§ Action item: Nothing but the lines from the one showing "Table 6. Inherent" through the final line of the data below belongs in the answer, duplicated exactly and without pictures.

- Opening Delimiter -

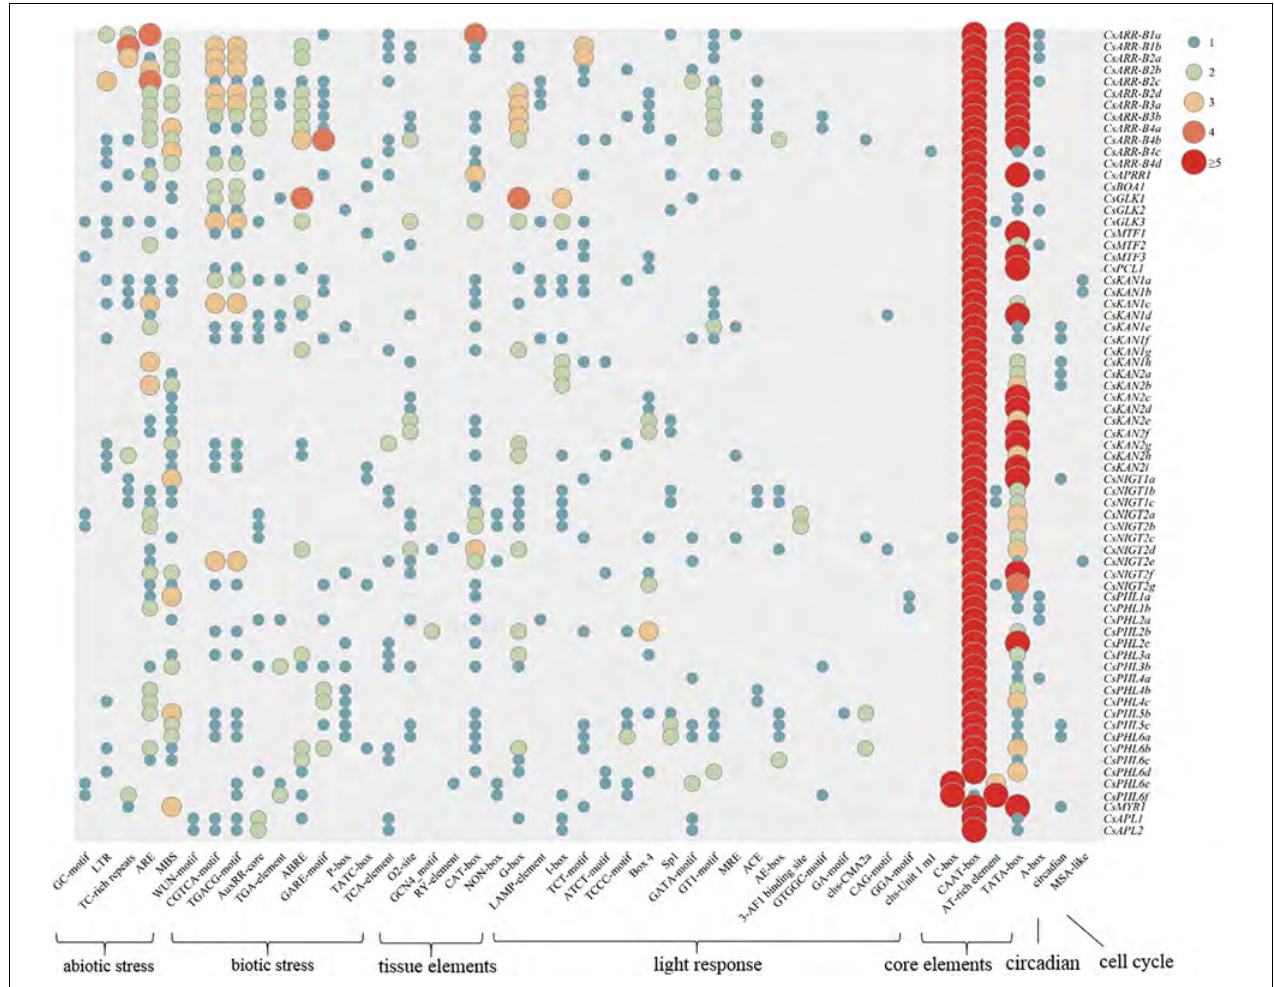
FIGURE 7 | Analysis of cis -acting elements of 69 CsGARP genes. The cis -acting elements were classified into 7 types: abiotic stress-responsive elements, biotic stress-responsive elements, tissue-specific expression elements, light-responsive elements, core promoter elements, circadian elements and cell cycle elements.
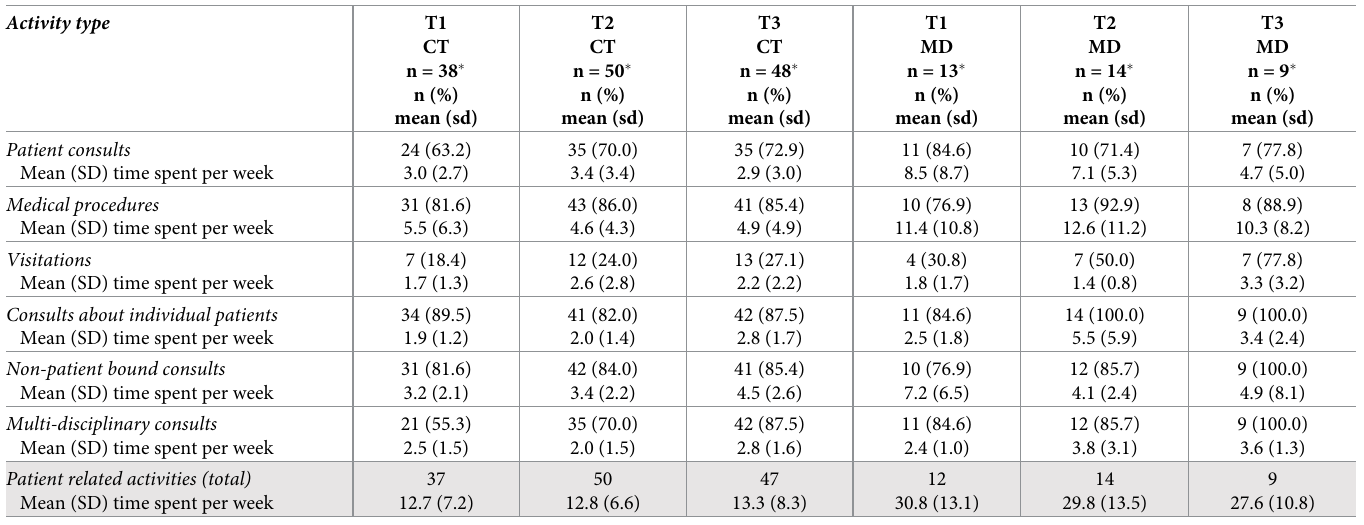
Table 4. Mean time spent on patient related activities.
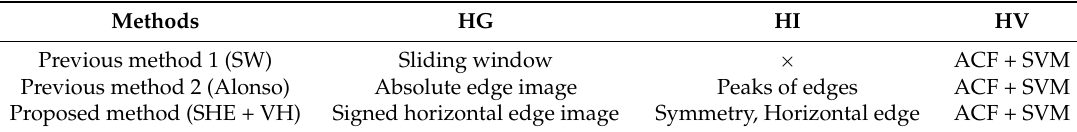
Table 1. The mean absolute errors with the proposed method and previous methods.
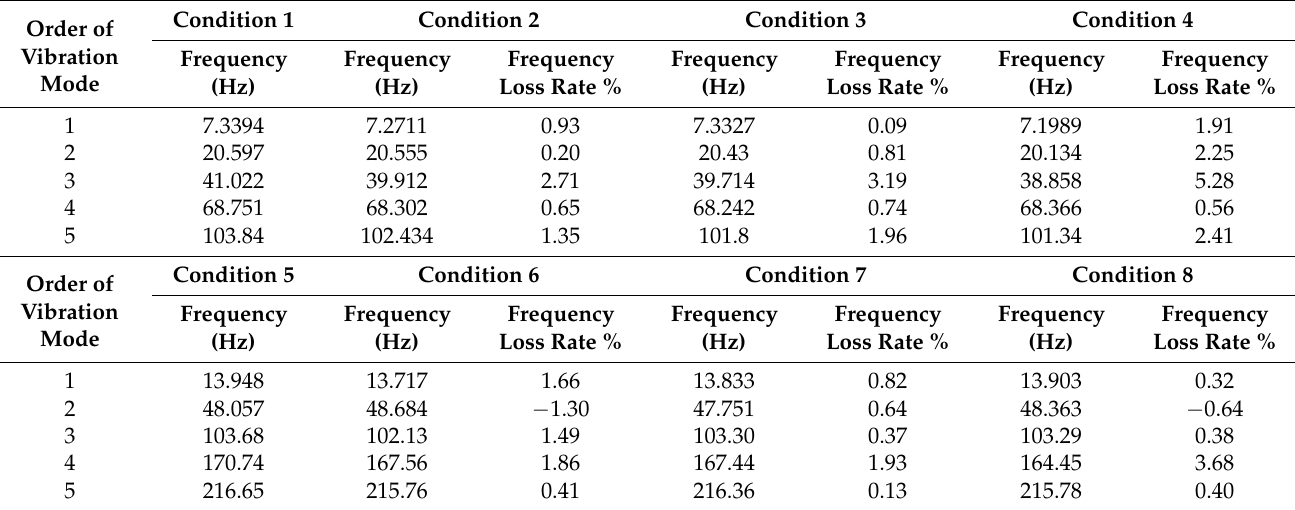
Table 6. Inherent frequency loss rates at different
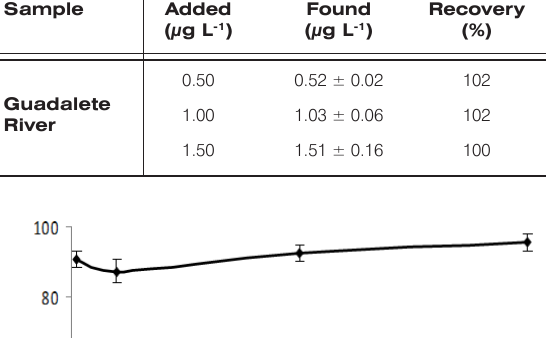
Table 2. A nalysis of cadmium in spiked water sample.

- Closing Delimiter -

§ Task answer:
Table 6. Inherent frequency loss rates at different
Table 2. A nalysis of cadmium in spiked water sample.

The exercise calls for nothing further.